The Brahmaputra, unlike most rivers, is an ecological lifeline, sustaining one of the world’s most biodiverse regions as it descends sharply from Himalayan heights to form the longest and steepest canyon on Earth — twice as deep as America’s Grand Canyon. It is here that China is constructing the behemoth dam to tap the unparalleled concentration of river energy.
Originating in Tibet’s mountain springs, the world’s highest-altitude major river flows through India and Bangladesh, supporting agriculture, fisheries and dense populations. Its annual floods, while destructive, flush toxins, recharge groundwater and deposit nutrient-rich sediment vital for farming. The super-dam will upend this rhythm, trapping silt, shrinking Bangladesh’s delta already imperiled by rising seas and depriving Indian farmers of natural fertilization cycles. Saltwater intrusion and catastrophic floods would become more frequent.
But Beijing sees water not just as a resource; it sees it as power. By placing a mega-dam just before the river leaves Tibet, China would acquire a hydraulic chokehold over hundreds of millions downstream.
Control over oil once defined global power. And, in the 21st century, control over transboundary rivers may prove just as decisive.
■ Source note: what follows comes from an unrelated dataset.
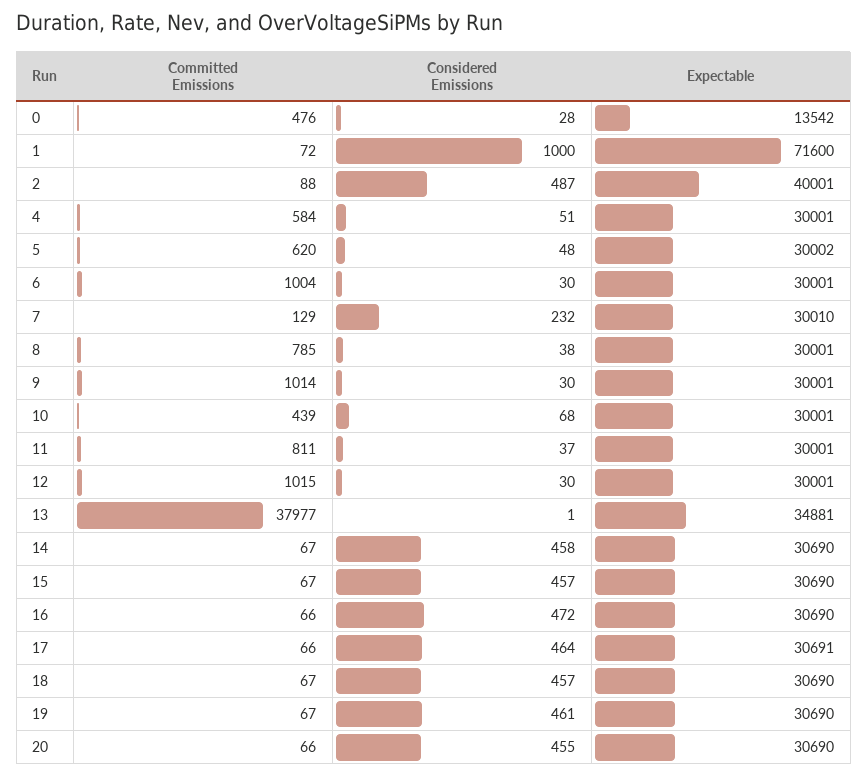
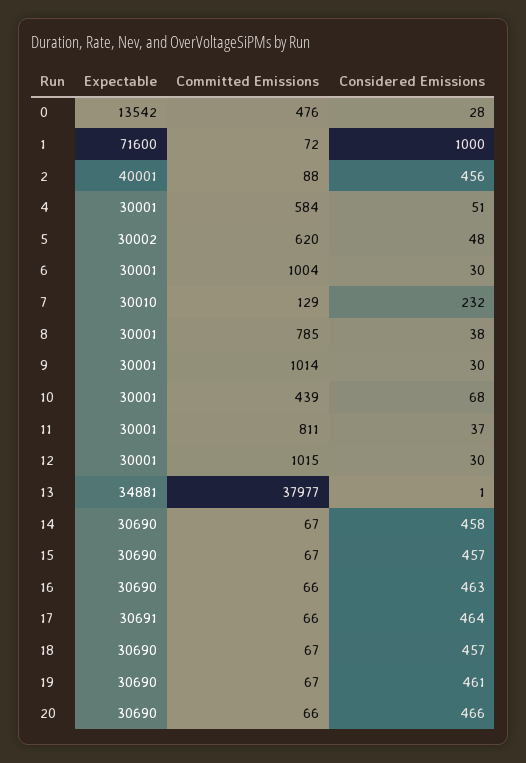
Considered Emissions, 2: 487 -> 456
Considered Emissions, 16: 472 -> 463
Considered Emissions, 20: 455 -> 466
With the dam, China would hold the ability to weaponize water without firing a shot.
The dam’s enormous price tag reflects not just ambition to generate enormous amounts of electricity but a determination to cement China’s hydro-hegemony through dominance over Asia’s lifelines. This would give Beijing the same strategic leverage over water as OPEC once enjoyed over oil — but with far greater immediacy for the daily survival of populations.
In fact, since annexing Tibet in 1951, China has become the source of cross-border river flows to more countries than any other upstream power. It has built more large dams than the rest of the world combined, with its spree since the 1990s focused on international rivers. Its 11 giant dams on the Mekong have already wreaked havoc downstream, deepening droughts and undercutting livelihoods in Thailand, Laos, Cambodia and Vietnam.
Yet Beijing continues to reject any form of water sharing. It has signed no water-sharing treaty with any neighbor, nor joined the 1997 U.N. Watercourses Convention — the only global treaty governing shared rivers — preferring instead to assert “indisputable sovereignty” over all waters within its borders.
The stakes extend beyond Asia. Tibet is warming twice as fast as the global average, accelerating glacier melt and permafrost thaw. With its towering height rising into the troposphere, the Tibetan Plateau shapes the Asian monsoons, stabilizes climate across Eurasia and influences the Northern Hemisphere’s atmospheric general circulation — the vast system of winds that helps define different climate zones by transporting warm air from the equator toward higher latitudes.
Tampering with the plateau’s hydrology is not just a regional gamble; it is a planetary risk. Altered river flows from Tibet will ripple outward into weather systems, food security and even migration patterns far beyond Asia.
If Beijing succeeds in monopolizing transboundary rivers, other states may be tempted to follow, eroding fragile cooperative frameworks elsewhere — from the Nile Basin to the Tigris-Euphrates. The mega-dam is thus not merely Asia’s problem but the world’s. The precedent it sets could destabilize water security worldwide at a moment when droughts and extreme weather are already straining societies.
This gargantuan dam is a geopolitical and ecological catastrophe in waiting, with its dangers already coming into view. Silence is complicity: The international community must press China to respect international water norms.
Brahma Chellaney, a professor of strategic studies at the independent New Delhi-based Centre for Policy Research and fellow at the Robert Bosch Academy in Berlin, is the author of nine books, including “Water: Asia’s New Battleground,” which won the Bernard Schwartz Book Award.